Am 23. September 1998 hatte der Banker John W. Meriwether etwas geschafft, was vor ihm noch niemandem gelungen war: Sein Hedgefonds Long-Term Capital Management (LTCM) war eine ernste Bedrohung des Weltfinanzsystems. Meriwethers Fonds hatte sich mit riskanten Arbitragegeschäften in Höhe von 1,25 Billionen Dollar verzockt. Nun drohte eine weltweite Kettenreaktion.
Die amerikanische Notenbank Fed griff darum zu einer ungewöhnlichen Maßnahme: Sie beorderte alle Wall-Street-Banken und die größten europäischen Kreditinstitute in den zehnten Stock ihrer New Yorker Filiale zur stundenlangen, geheimen Krisensitzung, in der der New Yorker Fed-Präsident William McDonough die Anwesenden zu einem Rettungspaket über 3,6 Mrd. Dollar nötigte.
Eine Situation, die in Meriwethers Welt nie einkalkuliert war – dabei war er für seine kühlen Berechnungen berühmt. Schon in seinen Jahren bei der Investmentbank Salomon Brothers hatte der charismatische Händler seine Anlagestrategien entwickelt und eine sagenumwobene Truppe von Finanzwissenschaftlern angeheuert. Akademiker im Investmentbanking, das war neu. Mit komplexen Spekulationen im Arbitragehandel feierten sie große Erfolge.

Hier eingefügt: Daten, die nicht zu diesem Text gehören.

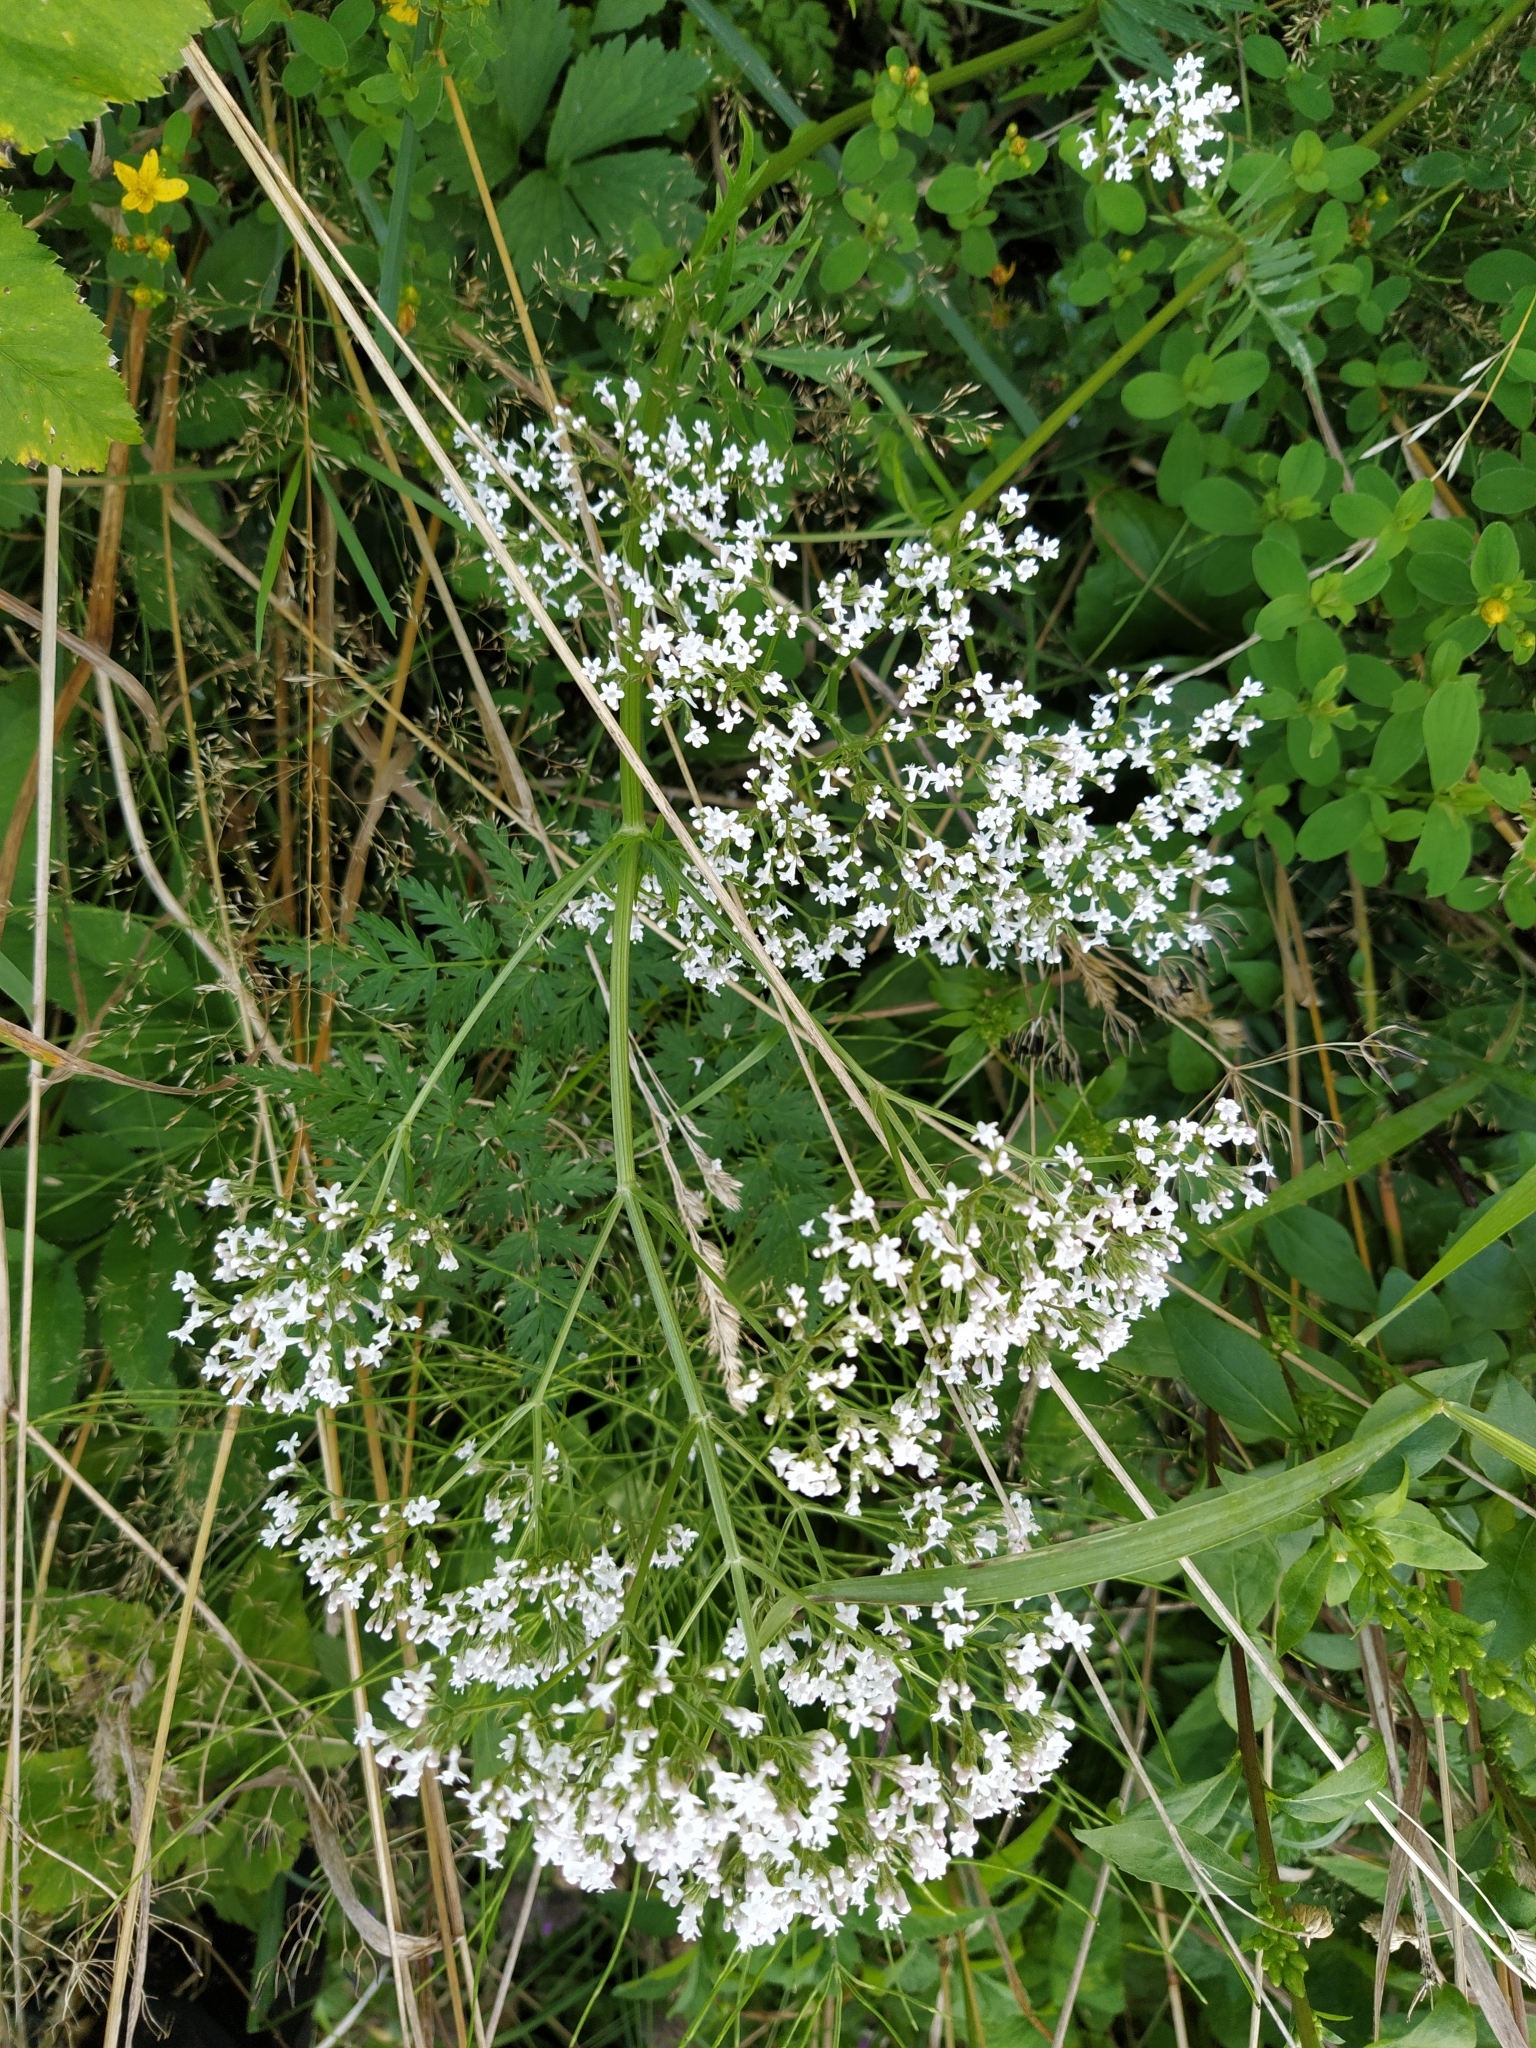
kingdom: Plantae
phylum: Tracheophyta
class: Magnoliopsida
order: Dipsacales
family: Caprifoliaceae
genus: Valeriana
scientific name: Valeriana officinalis
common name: Common valerian
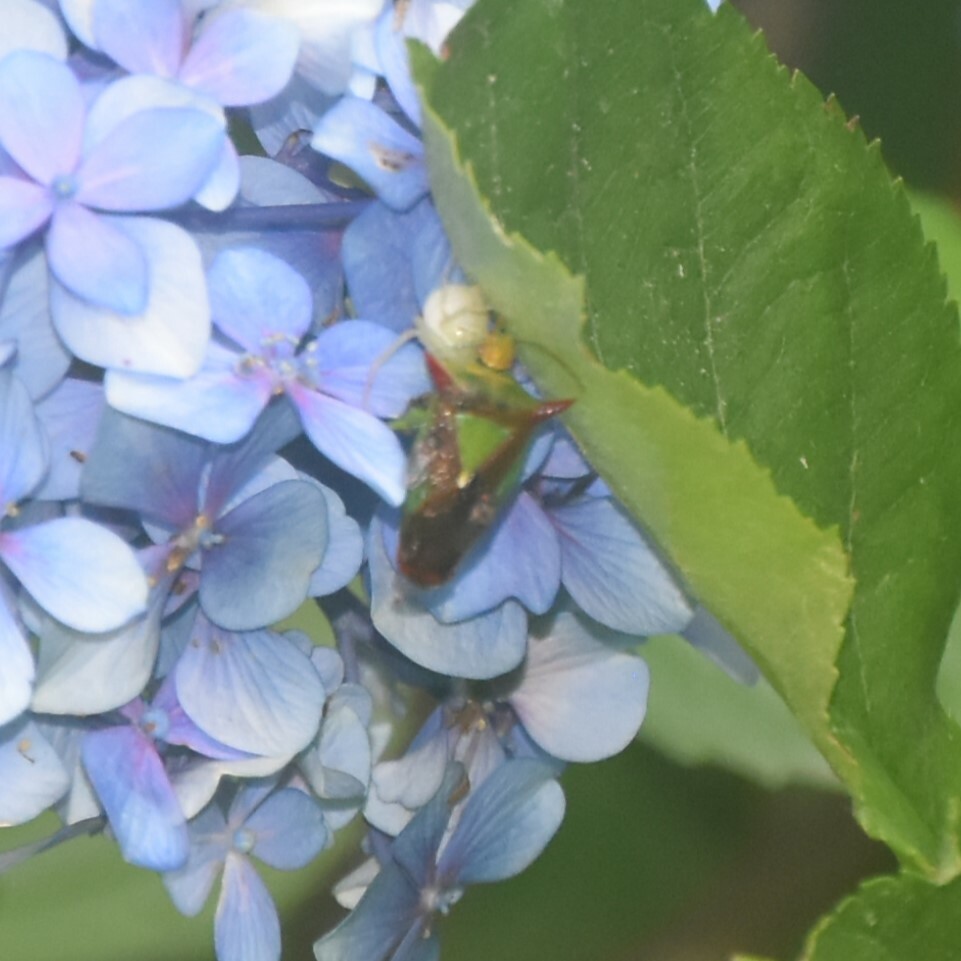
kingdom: Animalia
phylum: Arthropoda
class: Insecta
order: Hemiptera
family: Acanthosomatidae
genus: Acanthosoma
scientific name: Acanthosoma murreeanum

Nachdem Meriwether die Bank im Streit verlassen hatte, gründete er 1994 den Hedegefonds LTCM. Meriwether warb Akademiker von Top-Universitäten wie Harvard und MIT ab. Auch die späteren Nobelpreisträger Myron Scholes und Robert Merton kamen als Partner. Ebenso David Mullins, der frühere Vizechef der US-Notenbank. Mit ihnen gewann Meriwether auch Investoren wie Notenbanken und Pensionsfonds.
In den ersten Jahren machte LTCM bis zu 40 Prozent Gewinn. Dann kam die russische Finanzkrise von 1998. Meriwethers Modelle gingen plötzlich nicht mehr auf, an manchen Tagen verlor sein Fonds 500 Mio. Dollar. Das Eigenkapital schrumpfte. Der Fonds hatte aber schon vorher gewaltige Kredite als Hebel für seine Spekulationen aufgenommen – die nun akut gefährdet waren. Es drohte eine Pleitewelle, wie sie die Finanzwelt noch nicht erlebt hatte. Verhindert wurde sie nur durch das Eingreifen der Fed. LTCM war „too big to fail“.
Nach der Finanzkrise von 2008 aber fragte nicht nur die „New York Times“, ob der Fall LTCM zehn Jahre zuvor nicht ein fatales Zeichen gesetzt haben könnte: Wer sich verzockt, wird gerettet. Wenn er denn groß genug ist.
Hauptperson
John W. Meriwether war von 1988 bis 1991 Vizechef der Investmentbank Salomon Brothers, für die er seit 1974 arbeitete. 1991 räumte er seinen Posten wegen Unregelmäßigkeiten bei der Versteigerung von US-Staatsanleihen und zahlte eine Strafe von 50.000 US-Dollar. 1994 gründete er den Fonds LTCM. Nach der drohenden Pleite von 1998 machte LTCM noch bis 2000 weiter, dann wurde er abgewickelt. Meriwether hatte da schon einen neuen Fonds, der nach hohen Verlusten 2009 geschlossen wurde.